**The task:**
Write out the listing verbatim. No pictures belong in it.

**Input data:**
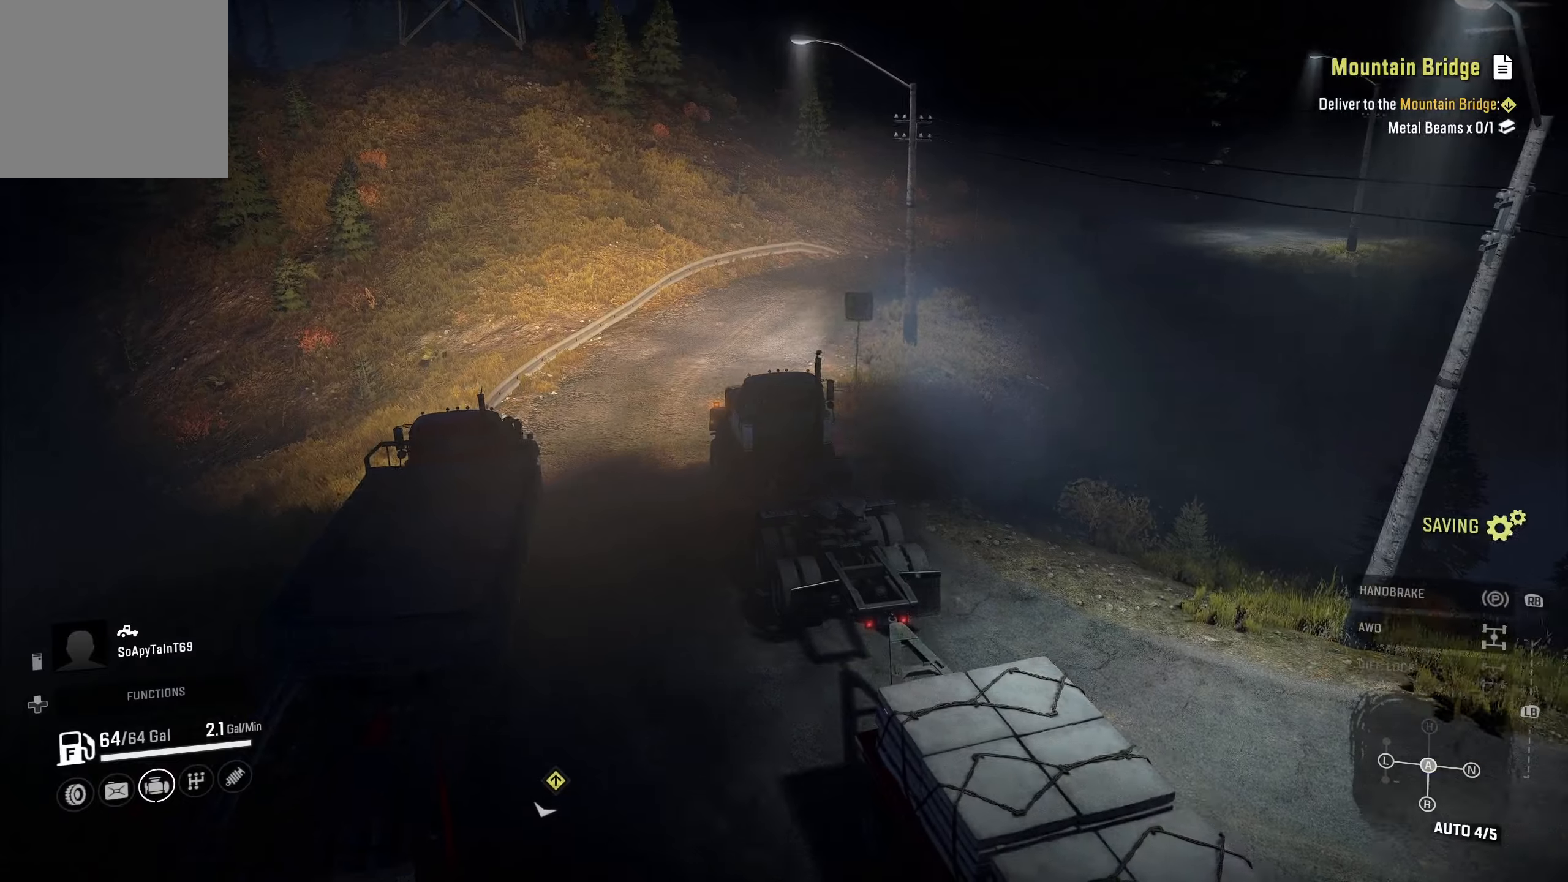
{"buttons": ["R2"], "left_stick": "right", "right_stick": "center", "events": [[66, "right_stick", "right"], [300, "right_stick", "center"], [316, "left_stick", "right"]]}
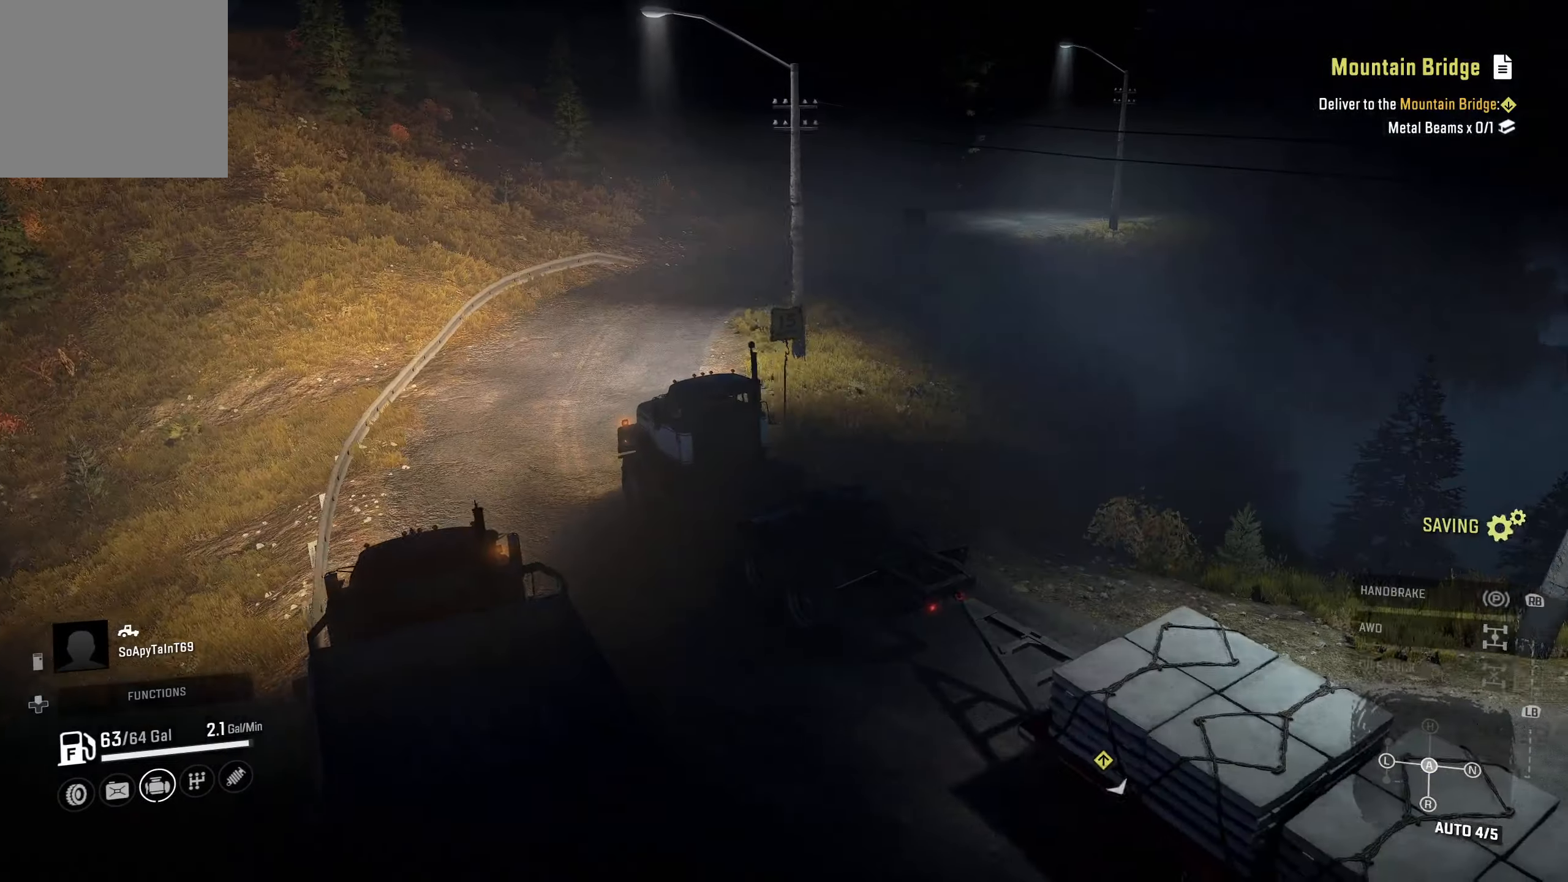
{"buttons": ["R2"], "left_stick": "right", "right_stick": "right", "events": [[150, "left_stick", "center"], [450, "right_stick", "right"], [466, "left_stick", "right"]]}
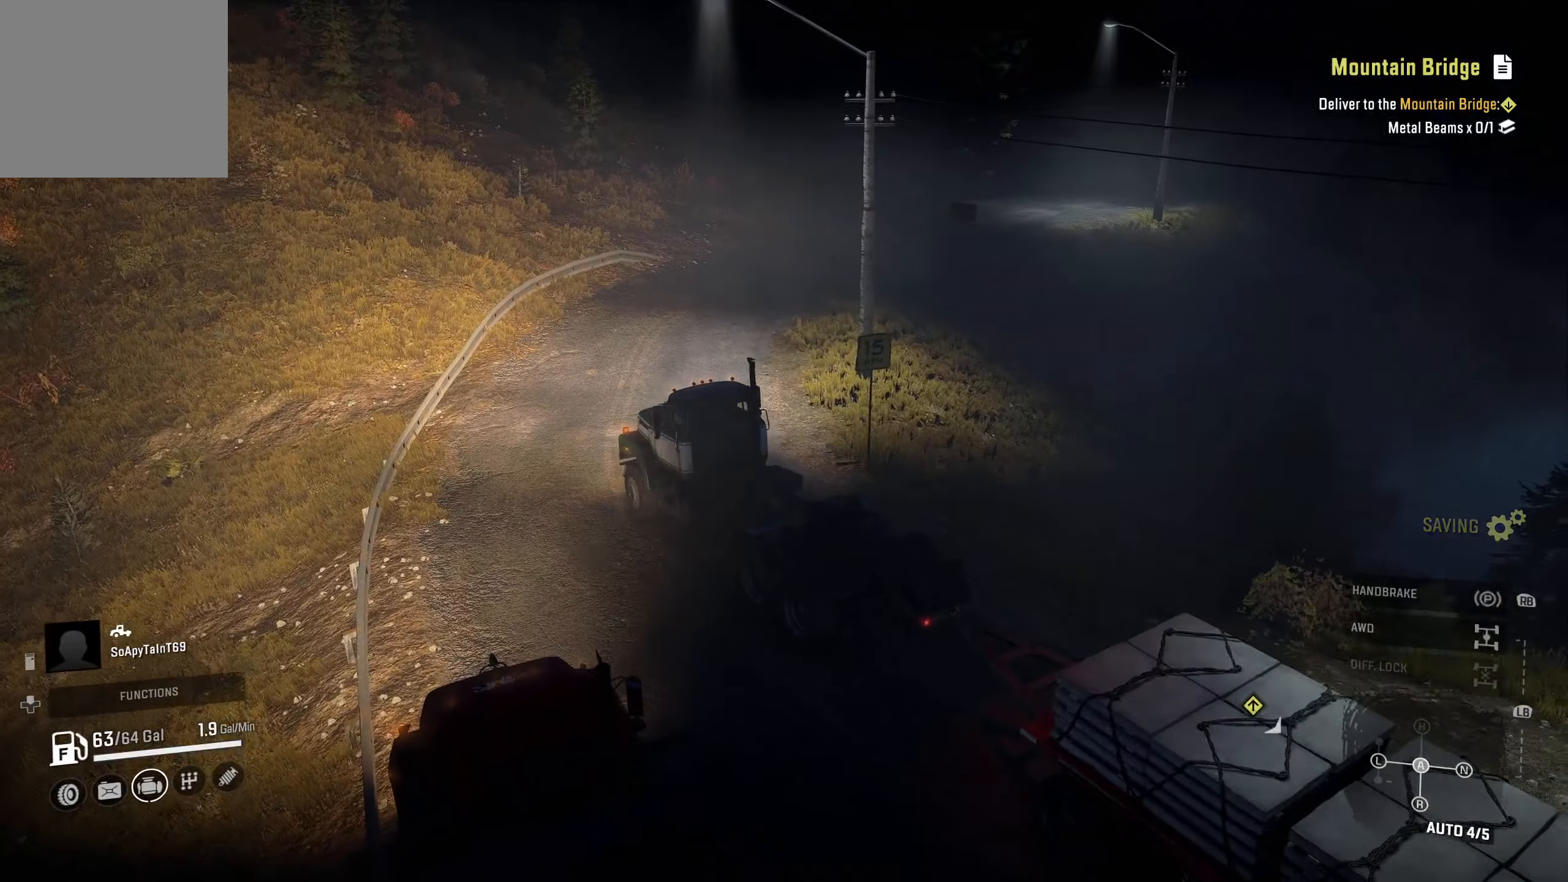
{"buttons": ["R2"], "left_stick": "right", "right_stick": "center", "events": [[166, "right_stick", "center"]]}
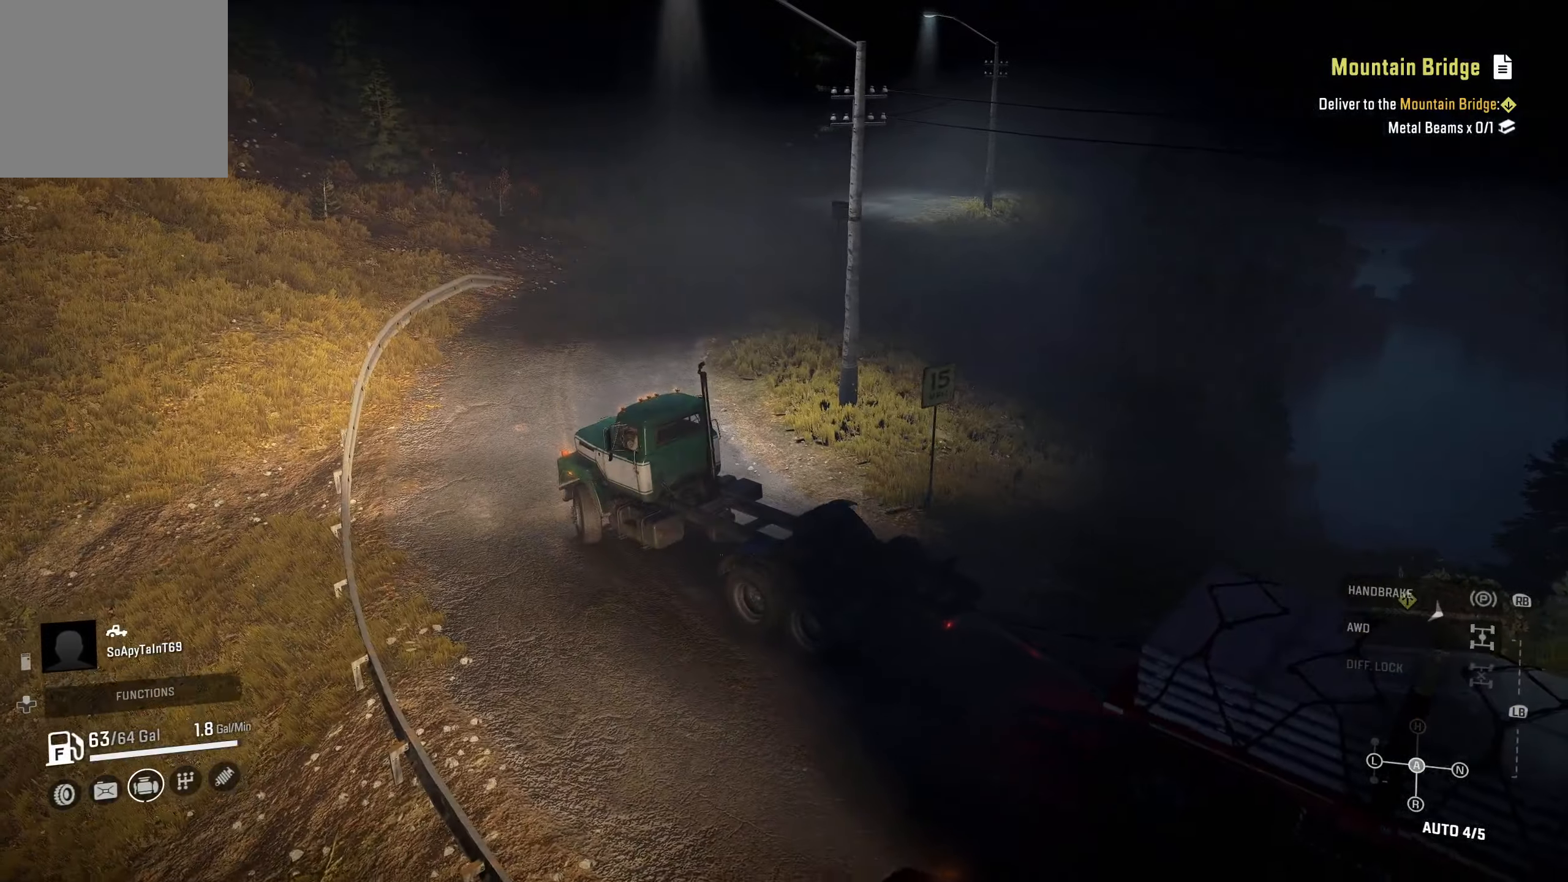
{"buttons": ["R2"], "left_stick": "right", "right_stick": "center", "events": []}
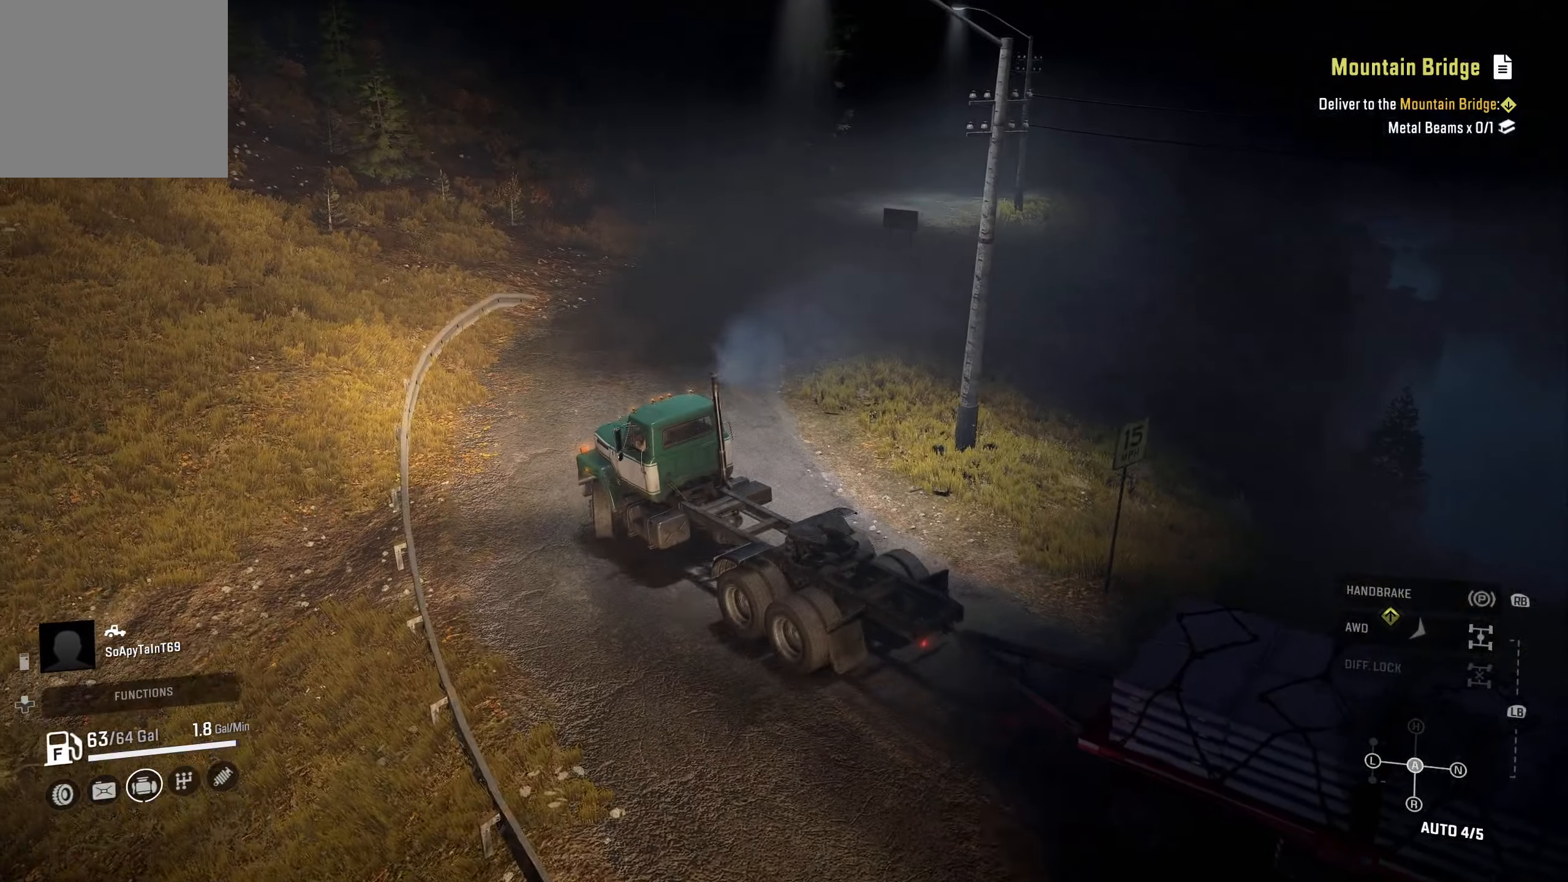
{"buttons": ["R2"], "left_stick": "left", "right_stick": "center", "events": [[250, "left_stick", "center"], [466, "left_stick", "left"]]}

**Your response:**
{"buttons": ["R2"], "left_stick": "right", "right_stick": "center", "events": [[66, "right_stick", "right"], [300, "right_stick", "center"], [316, "left_stick", "right"]]}
{"buttons": ["R2"], "left_stick": "right", "right_stick": "right", "events": [[150, "left_stick", "center"], [450, "right_stick", "right"], [466, "left_stick", "right"]]}
{"buttons": ["R2"], "left_stick": "right", "right_stick": "center", "events": [[166, "right_stick", "center"]]}
{"buttons": ["R2"], "left_stick": "right", "right_stick": "center", "events": []}
{"buttons": ["R2"], "left_stick": "left", "right_stick": "center", "events": [[250, "left_stick", "center"], [466, "left_stick", "left"]]}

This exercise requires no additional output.